Et cette idée d’un seul homme résolu se jetant sur toute une bande et suffisant à faire tourner la chance le hantait.

— Un rude mâle, celui-là ! murmura-t-il. Ce n’est pas comme vous autres.

Il avait prononcé cette dernière phrase à l’adresse de Cabot et des miliciens de la « Vieille Patrie française ». Mais quand il les chercha du regard, il demeura stupéfait de ne plus apercevoir que quatre sociétaires placés en sentinelle à quelque distance. Les autres, entendant le récit terrifiant de Plétard et persuadés que les syndiqués allaient descendre les attaquer, venaient de filer sans tambour ni trompette, le réformé en tête. On pouvait les apercevoir, détalant sans bruit, le dos courbé, quelques-uns ayant abandonné leur fusil.

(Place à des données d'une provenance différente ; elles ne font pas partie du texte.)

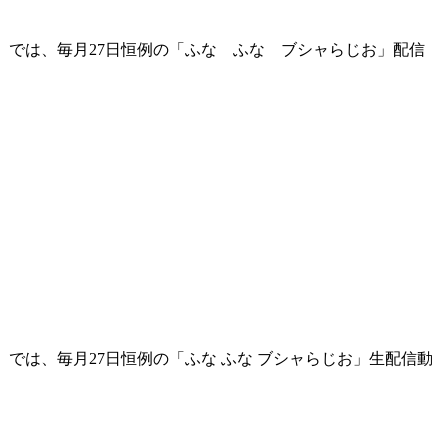
cial」では、毎月27日恒例の「ふな ふな ブシャらじお」配信
ial」では、毎月27日恒例の「ふな ふな ブシャらじお」生配信動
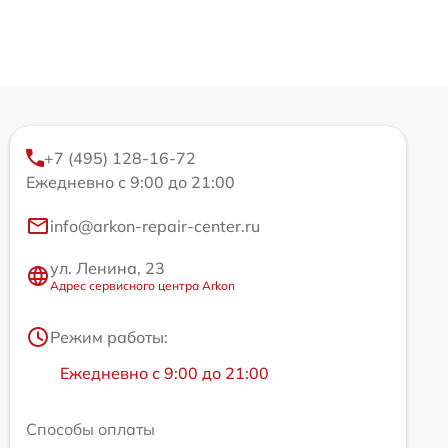
+7 (495) 128-16-72
Ежедневно с 9:00 до 21:00
info@arkon-repair-center.ru
ул. Ленина, 23
Адрес сервисного центра Arkon
Режим работы:
Ежедневно с 9:00 до 21:00
Способы оплаты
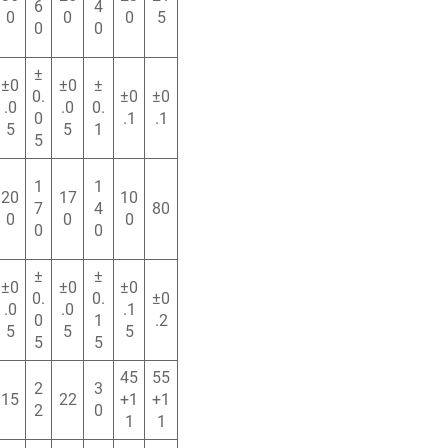
6
4
0
0
0
5
0
0
±
±0
±0
±
0.
±0
±0
.0
.0
0.
0
.1
.1
5
5
1
5
1
1
20
17
10
7
4
80
0
0
0
0
0
±
±
±0
±0
±0
0.
0.
±0
.0
.0
.1
0
1
.2
5
5
5
5
5
45
55
2
3
15
22
+1
+1
2
0
1
1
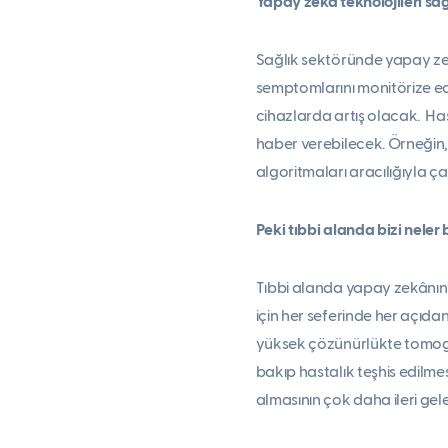
Yapay zekâ teknolojileri sağl
Sağlık sektöründe yapay ze
semptomlarını monitörize e
cihazlarda artış olacak. Hast
haber verebilecek. Örneğin,
algoritmaları aracılığıyla çal
Peki tıbbi alanda bizi neler 
Tıbbi alanda yapay zekânın
için her seferinde her açıda
yüksek çözünürlükte tomograf
bakıp hastalık teşhis edilme
almasının çok daha ileri g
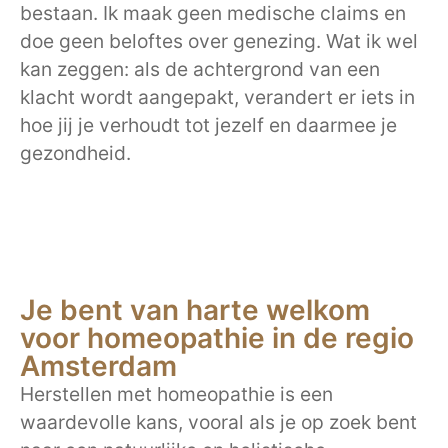
bestaan. Ik maak geen medische claims en
doe geen beloftes over genezing. Wat ik wel
kan zeggen: als de achtergrond van een
klacht wordt aangepakt, verandert er iets in
hoe jij je verhoudt tot jezelf en daarmee je
gezondheid.
Je bent van harte welkom
voor homeopathie in de regio
Amsterdam
Herstellen met homeopathie is een
waardevolle kans, vooral als je op zoek bent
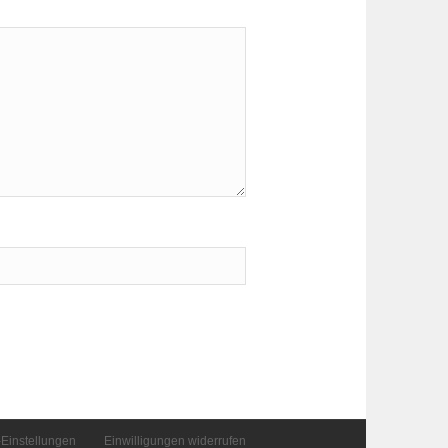
-Einstellungen
Einwilligungen widerrufen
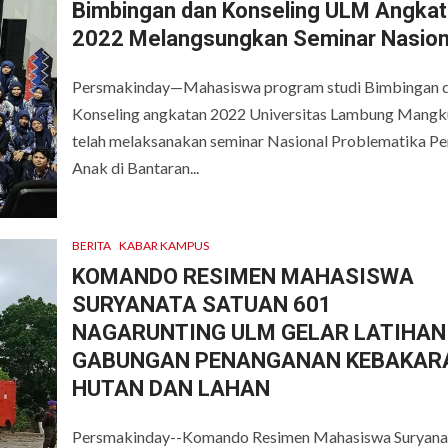
Bimbingan dan Konseling ULM Angka
2022 Melangsungkan Seminar Nasion
Persmakinday—Mahasiswa program studi Bimbingan 
Konseling angkatan 2022 Universitas Lambung Mangku
telah melaksanakan seminar Nasional Problematika Pe
Anak di Bantaran...
BERITA
KABAR KAMPUS
KOMANDO RESIMEN MAHASISWA
SURYANATA SATUAN 601
NAGARUNTING ULM GELAR LATIHAN
GABUNGAN PENANGANAN KEBAKAR
HUTAN DAN LAHAN
Persmakinday--Komando Resimen Mahasiswa Suryana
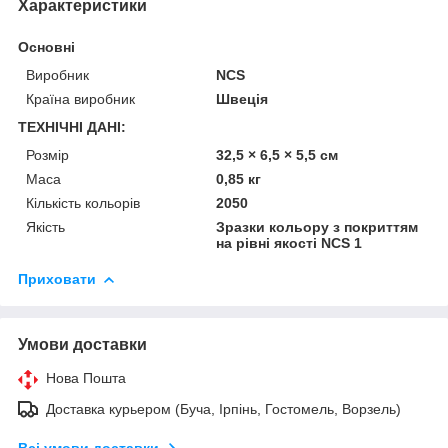
Характеристики
Основні
Виробник
NCS
Країна виробник
Швеція
ТЕХНІЧНІ ДАНІ:
Розмір
32,5 × 6,5 × 5,5 см
Маса
0,85 кг
Кількість кольорів
2050
Якість
Зразки кольору з покриттям
на рівні якості NCS 1
Приховати
Умови доставки
Нова Пошта
Доставка курьером (Буча, Ірпінь, Гостомель, Ворзель)
Всі умови доставки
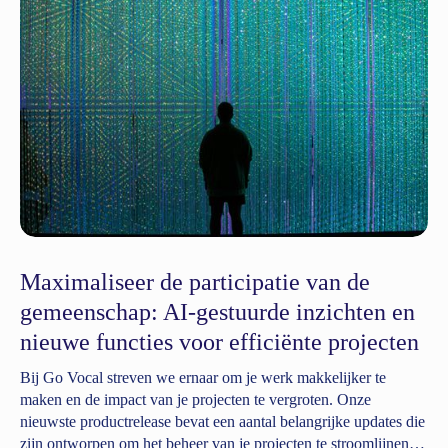
Maximaliseer de participatie van de
gemeenschap: AI-gestuurde inzichten en
nieuwe functies voor efficiënte projecten
Bij Go Vocal streven we ernaar om je werk makkelijker te
maken en de impact van je projecten te vergroten. Onze
nieuwste productrelease bevat een aantal belangrijke updates die
zijn ontworpen om het beheer van je projecten te stroomlijnen,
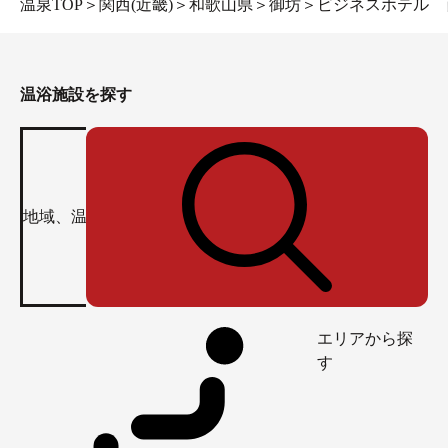
温泉TOP
＞
関西(近畿)
＞
和歌山県
＞
御坊
＞
ビジネスホテル 
温浴施設を探す
エリアから探
す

Moschin dédaigna de rappeler ces lâches dont le concours devenait dérisoire. Il se borna à former des quatre jeunes gens qui n’avaient pas suivi la débandade, un petit poste pour garder la direction ; en même temps, il dépêcha Plétard porteur d’un billet rédigé en hâte au commissaire de police et au brigadier de gendarmerie, les priant d’accourir avec leurs forces disponibles.

L’attaque des bureaux et des chantiers par les mineurs, que Moschin avait présentée comme possible, sans y croire lui-même, aux sociétaires de la « Vieille Patrie française », afin de les éprouver, était devenue probable, sinon certaine.